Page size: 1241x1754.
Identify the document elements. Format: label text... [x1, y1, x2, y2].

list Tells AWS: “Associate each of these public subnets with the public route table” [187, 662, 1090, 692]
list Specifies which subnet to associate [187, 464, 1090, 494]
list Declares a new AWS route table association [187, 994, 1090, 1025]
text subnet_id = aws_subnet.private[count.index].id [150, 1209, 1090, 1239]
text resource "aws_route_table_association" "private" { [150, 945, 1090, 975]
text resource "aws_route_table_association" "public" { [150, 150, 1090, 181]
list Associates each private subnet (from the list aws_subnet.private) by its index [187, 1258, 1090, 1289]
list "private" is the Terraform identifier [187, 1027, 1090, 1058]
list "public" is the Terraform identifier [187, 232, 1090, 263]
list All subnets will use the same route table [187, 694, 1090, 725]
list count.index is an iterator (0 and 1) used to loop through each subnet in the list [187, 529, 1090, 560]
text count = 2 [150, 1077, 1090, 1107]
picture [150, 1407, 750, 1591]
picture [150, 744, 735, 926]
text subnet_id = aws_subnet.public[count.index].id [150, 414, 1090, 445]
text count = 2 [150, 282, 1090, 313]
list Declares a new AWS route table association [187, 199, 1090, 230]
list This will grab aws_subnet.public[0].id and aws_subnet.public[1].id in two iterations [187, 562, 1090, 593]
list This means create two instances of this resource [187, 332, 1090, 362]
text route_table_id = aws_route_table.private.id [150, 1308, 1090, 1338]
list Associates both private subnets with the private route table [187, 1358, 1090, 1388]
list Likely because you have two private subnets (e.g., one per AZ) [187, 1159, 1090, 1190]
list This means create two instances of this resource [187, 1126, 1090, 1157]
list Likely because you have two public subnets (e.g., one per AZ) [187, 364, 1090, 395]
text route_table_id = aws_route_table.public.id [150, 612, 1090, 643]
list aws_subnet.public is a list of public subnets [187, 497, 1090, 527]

-=-=-=-=-

▶ Work instructions
Output only the number of lines above holding "index".

▶ Solution to the exercise
4